Apparently the taxpayers of California see the value of great public libraries as centers of community culture and life-long learning, excellent investments in their future and places to demonstrate sustainable design to the general public in the form of the building. They also apparently have a more robust property tax base than Indianapolis (Santa Monica is a city library and the employees work for the city government).

I learned that a "tear-down" house in Santa Monica costs $2.5 million and gas costs $4.89 per gallon. The library director confided that he can't afford to live in the city where his library is located. But they have that to-die-for oceanfront that delivers cool breezes to keep the city as much as 25 degrees cooler than the inland valleys.

But I came back anyway. There's work to do here and they only get 12 inches of rain per year. Hey, we get that in 24 hours sometimes! To Santa Monica Library's credit, they store their precious rainwater in a 200,000 gallon cistern the size of a city pool below the 2nd level of their underground parking structure and use it for stormwater retention and irrigation.

This weekend I will provide more detail about how to go net zero on a budget, including information on tax incentives and grants, the current key to return on investment success. This is the ultimate hedge against future electrical cost inflation (which will be particularly egregious in coal-powered states, like Indiana). I will also discuss how you might fuel your future electric car with your own solar or wind system for infinite miles per gallon of gas and how your electric car might work with a smart electric transmission grid to even out intermittent but clean renewable resources like wind and solar power while it is parked and plugged in to the smart grid. Get ready for your Smart Garage.

I was also able to do some research on the state of the art of electric cars and I will provide a Buyers Guide to Electric Cars while the rest of you are setting off explosive devices in celebration of our Independence. I think there is another type of independence we will be celebrating in the future, but we have much work to do to get free of our addiction to foreign oil. If you think electric cars are all boring or impractical or off in the distant future, you may be in for a surprise.

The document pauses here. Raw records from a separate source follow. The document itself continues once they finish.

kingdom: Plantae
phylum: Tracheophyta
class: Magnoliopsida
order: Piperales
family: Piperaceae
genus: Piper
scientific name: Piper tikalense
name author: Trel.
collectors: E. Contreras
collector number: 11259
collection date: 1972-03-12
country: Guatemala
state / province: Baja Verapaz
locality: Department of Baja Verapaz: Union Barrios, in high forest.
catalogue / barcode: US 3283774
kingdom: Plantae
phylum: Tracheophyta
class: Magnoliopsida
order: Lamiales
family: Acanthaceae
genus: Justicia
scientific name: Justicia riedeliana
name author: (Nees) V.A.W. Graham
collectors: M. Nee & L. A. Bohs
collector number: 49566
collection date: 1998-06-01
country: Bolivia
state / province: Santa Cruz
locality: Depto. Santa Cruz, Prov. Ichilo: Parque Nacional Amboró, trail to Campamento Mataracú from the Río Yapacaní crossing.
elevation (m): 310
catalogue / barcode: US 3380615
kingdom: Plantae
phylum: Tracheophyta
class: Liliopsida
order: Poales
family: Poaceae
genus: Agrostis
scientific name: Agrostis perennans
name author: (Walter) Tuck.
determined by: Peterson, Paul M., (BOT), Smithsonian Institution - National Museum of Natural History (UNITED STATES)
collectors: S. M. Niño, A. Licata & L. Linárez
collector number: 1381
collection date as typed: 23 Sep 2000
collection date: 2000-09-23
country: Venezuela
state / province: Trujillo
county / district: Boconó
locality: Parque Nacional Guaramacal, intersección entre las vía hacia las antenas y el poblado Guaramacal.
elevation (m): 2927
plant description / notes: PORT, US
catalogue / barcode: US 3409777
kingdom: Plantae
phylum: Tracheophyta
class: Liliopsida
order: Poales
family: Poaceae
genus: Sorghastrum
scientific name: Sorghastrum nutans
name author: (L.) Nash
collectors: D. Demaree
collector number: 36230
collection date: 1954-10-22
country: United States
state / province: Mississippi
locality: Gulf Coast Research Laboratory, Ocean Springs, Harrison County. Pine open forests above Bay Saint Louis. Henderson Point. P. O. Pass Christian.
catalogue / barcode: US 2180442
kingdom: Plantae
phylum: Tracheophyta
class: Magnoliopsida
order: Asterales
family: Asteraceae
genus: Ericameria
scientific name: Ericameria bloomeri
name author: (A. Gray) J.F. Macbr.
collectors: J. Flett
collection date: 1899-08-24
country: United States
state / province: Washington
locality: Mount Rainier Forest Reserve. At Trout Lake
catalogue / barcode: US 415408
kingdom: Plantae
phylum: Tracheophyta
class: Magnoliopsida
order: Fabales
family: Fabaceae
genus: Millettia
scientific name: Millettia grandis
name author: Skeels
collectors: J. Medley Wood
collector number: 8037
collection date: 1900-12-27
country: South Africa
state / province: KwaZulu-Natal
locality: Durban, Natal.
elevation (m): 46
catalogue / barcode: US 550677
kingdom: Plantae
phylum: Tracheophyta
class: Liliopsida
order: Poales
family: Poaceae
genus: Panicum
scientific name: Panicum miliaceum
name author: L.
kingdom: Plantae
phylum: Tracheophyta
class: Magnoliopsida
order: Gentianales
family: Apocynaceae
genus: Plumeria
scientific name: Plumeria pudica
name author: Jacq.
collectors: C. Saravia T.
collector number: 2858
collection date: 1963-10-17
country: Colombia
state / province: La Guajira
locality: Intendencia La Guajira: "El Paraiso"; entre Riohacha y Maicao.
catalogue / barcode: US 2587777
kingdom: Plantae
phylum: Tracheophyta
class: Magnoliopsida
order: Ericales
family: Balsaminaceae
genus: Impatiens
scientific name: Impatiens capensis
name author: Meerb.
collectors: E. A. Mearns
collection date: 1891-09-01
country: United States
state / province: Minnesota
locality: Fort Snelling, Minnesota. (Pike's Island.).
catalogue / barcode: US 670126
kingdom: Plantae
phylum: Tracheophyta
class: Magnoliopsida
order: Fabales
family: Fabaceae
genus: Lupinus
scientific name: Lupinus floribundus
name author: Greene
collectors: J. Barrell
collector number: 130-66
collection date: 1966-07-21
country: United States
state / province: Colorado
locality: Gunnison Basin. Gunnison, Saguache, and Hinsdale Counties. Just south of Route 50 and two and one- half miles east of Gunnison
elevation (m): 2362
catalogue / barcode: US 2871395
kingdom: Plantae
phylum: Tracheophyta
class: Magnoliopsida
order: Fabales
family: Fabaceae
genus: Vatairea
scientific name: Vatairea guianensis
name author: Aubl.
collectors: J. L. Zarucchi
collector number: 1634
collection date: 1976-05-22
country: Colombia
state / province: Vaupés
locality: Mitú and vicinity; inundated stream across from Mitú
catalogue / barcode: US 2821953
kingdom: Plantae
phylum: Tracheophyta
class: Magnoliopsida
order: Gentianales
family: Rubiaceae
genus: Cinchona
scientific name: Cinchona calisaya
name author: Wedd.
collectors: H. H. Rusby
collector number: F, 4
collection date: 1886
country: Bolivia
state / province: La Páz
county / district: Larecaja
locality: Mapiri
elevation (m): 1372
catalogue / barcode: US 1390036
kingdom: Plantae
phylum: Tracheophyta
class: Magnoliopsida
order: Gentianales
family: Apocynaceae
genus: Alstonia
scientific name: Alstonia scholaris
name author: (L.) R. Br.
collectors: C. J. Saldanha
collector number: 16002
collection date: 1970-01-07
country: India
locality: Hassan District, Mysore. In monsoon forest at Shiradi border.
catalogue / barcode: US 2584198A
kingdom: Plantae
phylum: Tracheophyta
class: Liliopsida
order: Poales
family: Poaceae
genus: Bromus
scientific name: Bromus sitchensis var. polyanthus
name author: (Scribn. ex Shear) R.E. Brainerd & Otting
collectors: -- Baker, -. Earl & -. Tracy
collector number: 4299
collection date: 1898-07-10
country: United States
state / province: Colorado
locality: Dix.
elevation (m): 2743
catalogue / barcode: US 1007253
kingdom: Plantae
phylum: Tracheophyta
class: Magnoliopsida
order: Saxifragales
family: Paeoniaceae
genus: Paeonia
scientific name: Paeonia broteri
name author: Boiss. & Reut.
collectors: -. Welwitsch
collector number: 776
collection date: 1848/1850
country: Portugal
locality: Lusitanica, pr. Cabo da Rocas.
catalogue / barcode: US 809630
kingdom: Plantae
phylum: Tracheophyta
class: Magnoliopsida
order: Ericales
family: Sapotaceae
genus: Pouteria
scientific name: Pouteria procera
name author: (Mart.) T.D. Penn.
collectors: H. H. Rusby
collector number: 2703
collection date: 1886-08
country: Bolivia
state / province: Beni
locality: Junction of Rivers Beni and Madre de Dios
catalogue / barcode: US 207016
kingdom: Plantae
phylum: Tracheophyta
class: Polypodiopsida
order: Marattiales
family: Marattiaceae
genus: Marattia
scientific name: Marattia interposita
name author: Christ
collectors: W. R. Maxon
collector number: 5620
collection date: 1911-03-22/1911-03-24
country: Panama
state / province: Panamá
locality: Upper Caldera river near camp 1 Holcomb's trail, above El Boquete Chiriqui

This trip also provided me the time to finish two thought-provoking books that I will give reports on: World Made By Hand, a piece of fiction by James Howard Kunstler that portrays his vision for post-carbon America (he should stick to nonfiction) and Profit From The Peak, by Brian Hicks and Chris Nelder.

I also ran across this piece in the Wall Street Journal and found the entire paper here. Be sure to peruse the amazing graphs of oil expenditures verses food expenditures and let me know what you think. Will $7/gallon gas take 10 million cars off the road?

So, forgive me while I get my feet back on the ground and let me know what is on your mind as you strive to go from brown to green. I pledge to spend the long weekend in stream-of-conscious writing. There's so much to tell you about and so little time. I have to design some more net zero energy buildings to offset my trip's carbon footprint.